# Intro to Data Science - Homework 4 - Spring 2025 - Wilmington College
## Due Date: April 07, 2025

### 1. **Customer Order Summary**
You are given two tables: `Customers` and `Orders`. The `Customers` table contains information about customers, including their ID and name, while the `Orders` table contains the details of their purchases. Your task is to generate a summary of orders for each customer.

#### Requirements:
1. Return each customer's name along with their total number of orders and total purchase amount.
2. If a customer has not placed any orders, return 0 for both `total_orders` and `total_amount`.

#### Input:
**Customers table:**
| customer_id | name    |
|------------|--------|
| 1          | Alice  |
| 2          | Bob    |
| 3          | Charlie |

**Orders table:**
| order_id | customer_id | amount |
|---------|-------------|--------|
| 101     | 1           | 200    |
| 102     | 1           | 150    |
| 103     | 2           | 300    |

#### Expected Output:
| name   | total_orders | total_amount |
|--------|-------------|--------------|
| Alice  | 2           | 350          |
| Bob    | 1           | 300          |
| Charlie | 0           | 0            |

**Hint:**
- You can count the number of orders for each customer and sum the purchase amount for each customer by using the groupby function.

- To do this, group the Orders table by customer_id. After grouping, count the order_id to get the total number of orders and sum the amount to get the total amount.

In [None]:
import pandas as pd

#  Customers and Orders 
customers_data = {
    "customer_id": [1, 2, 3],
    "name": ["Alice", "Bob", "Charlie"]
}
orders_data = {
    "order_id": [101, 102, 103],
    "customer_id": [1, 1, 2],
    "amount": [200, 150, 300]
}

# DataFrames
customers_df = pd.DataFrame(customers_data)
orders_df = pd.DataFrame(orders_data)

# Group orders by customer_id to get total orders and total amount
order_summary = orders_df.groupby("customer_id").agg(
    total_orders=pd.NamedAgg(column="order_id", aggfunc="count"),
    total_amount=pd.NamedAgg(column="amount", aggfunc="sum")
).reset_index()

# Merging
result_q1 = pd.merge(customers_df, order_summary, on="customer_id", how="left").fillna(0)
result_q1["total_orders"] = result_q1["total_orders"].astype(int)
result_q1["total_amount"] = result_q1["total_amount"].astype(int)
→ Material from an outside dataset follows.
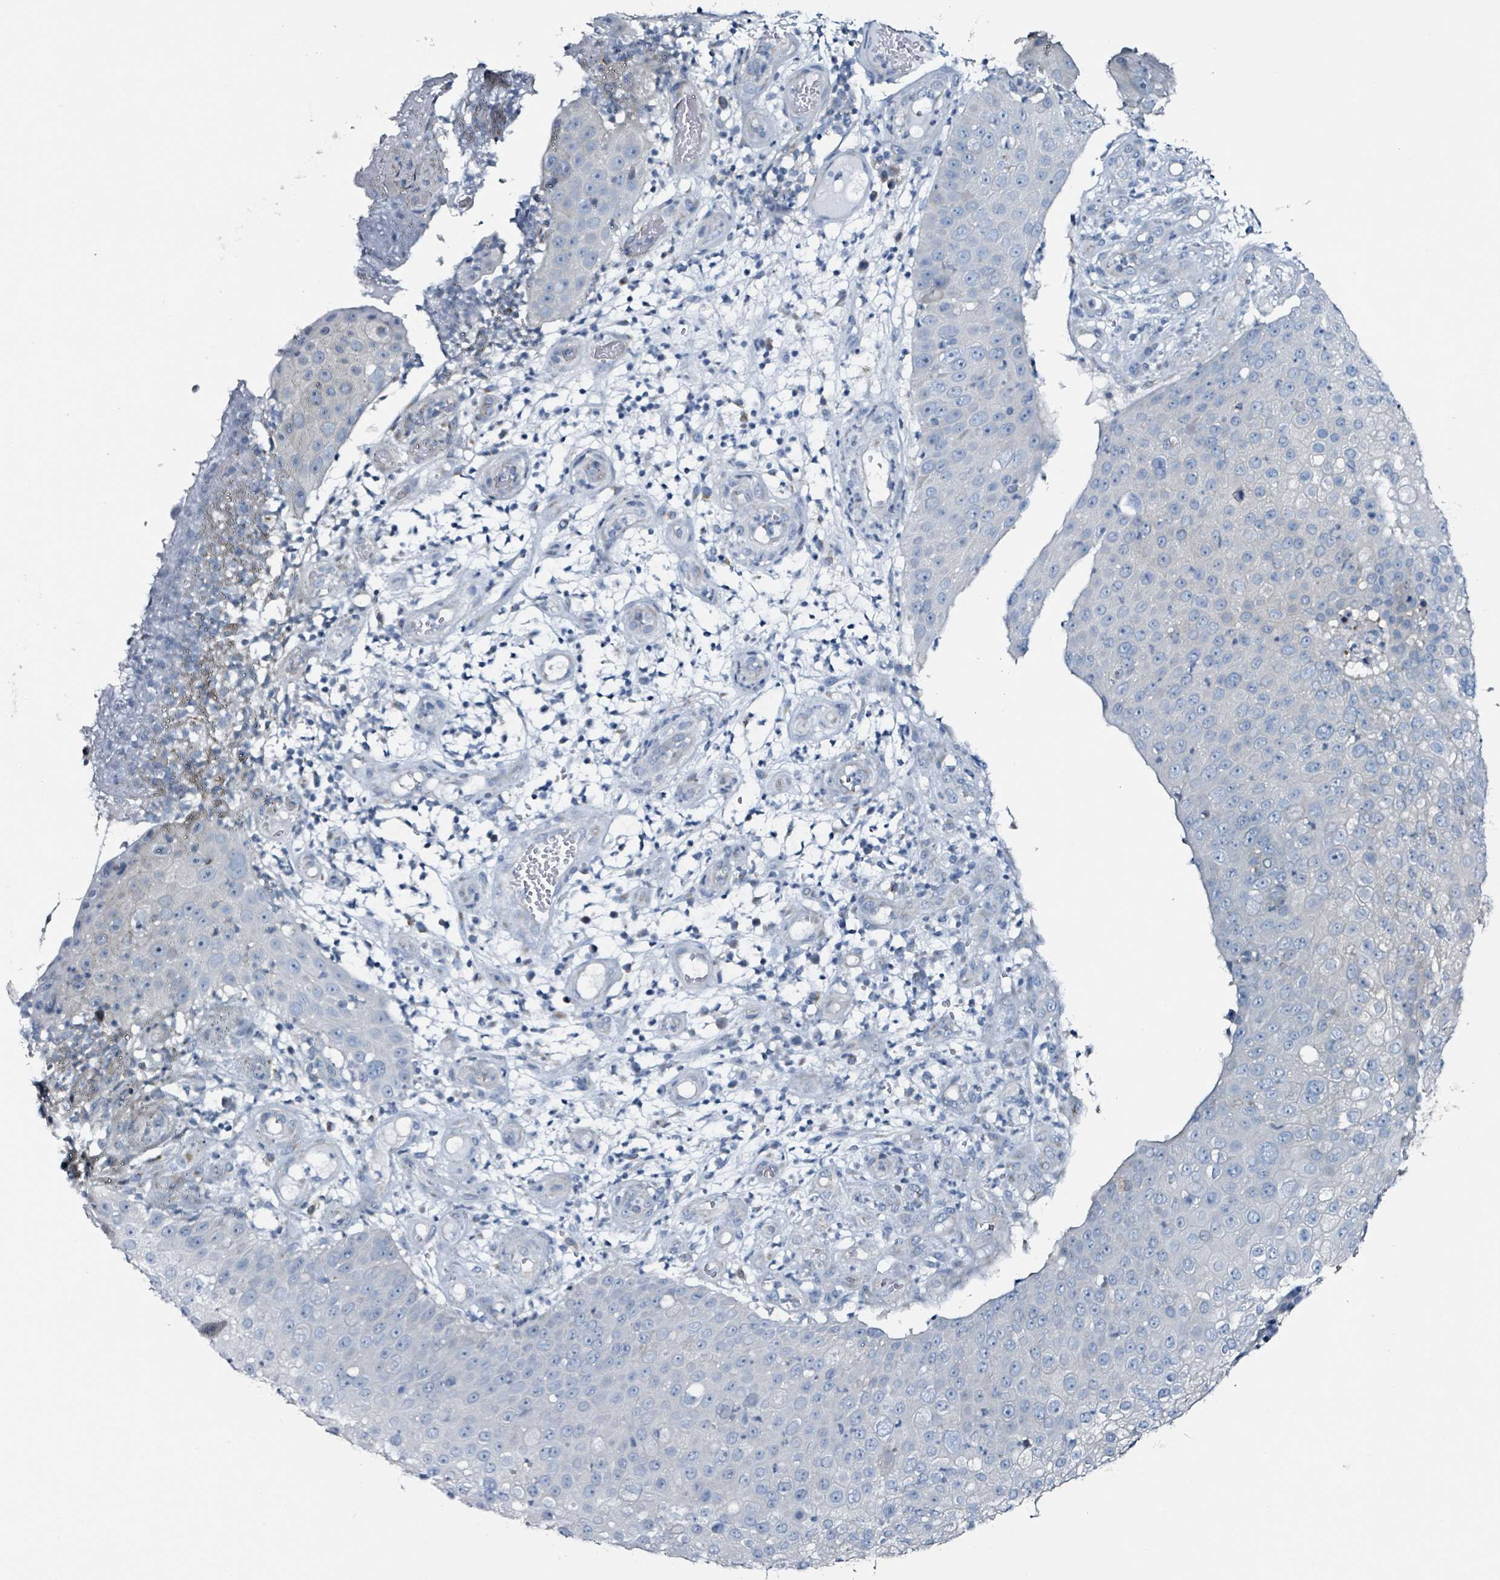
{"staining": {"intensity": "negative", "quantity": "none", "location": "none"}, "tissue": "skin cancer", "cell_type": "Tumor cells", "image_type": "cancer", "snomed": [{"axis": "morphology", "description": "Squamous cell carcinoma, NOS"}, {"axis": "topography", "description": "Skin"}], "caption": "Squamous cell carcinoma (skin) stained for a protein using immunohistochemistry (IHC) demonstrates no staining tumor cells.", "gene": "B3GAT3", "patient": {"sex": "male", "age": 71}}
final_result_q1 = result_q1[["name", "total_orders", "total_amount"]]

print(final_result_q1)


      name  total_orders  total_amount
0    Alice             2           350
1      Bob             1           300
2  Charlie             0             0


### 2. **High-Performing Employees**
Given an `Employees` table that contains employee performance scores and departments, identify employees who have a performance score greater than the department average.

#### Requirements:
1. Calculate the average performance score for each department.
2. Identify employees whose score is greater than their department’s average.
3. Return their name, department, and performance score.

#### Input:
**Employees table:**
| emp_id | name    | department | performance_score |
|--------|---------|------------|-------------------|
| 1      | Alice   | Sales      | 80                |
| 2      | Bob     | Sales      | 75                |
| 3      | Charlie | HR         | 90                |
| 4      | David   | HR         | 85                |
| 5      | Eve     | Sales      | 95                |

#### Expected Output:
| name   | department | performance_score |
|--------|------------|-------------------|
| Alice  | Sales      | 80                |
| Charlie| HR         | 90                |

In [None]:
import pandas as pd

#  Employees 
employees_data = {
    "emp_id": [1, 2, 3, 4, 5],
    "name": ["Alice", "Bob", "Charlie", "David", "Eve"],
    "department": ["Sales", "Sales", "HR", "HR", "Sales"],
    "performance_score": [80, 75, 90, 85, 95]
}

employees_df = pd.DataFrame(employees_data)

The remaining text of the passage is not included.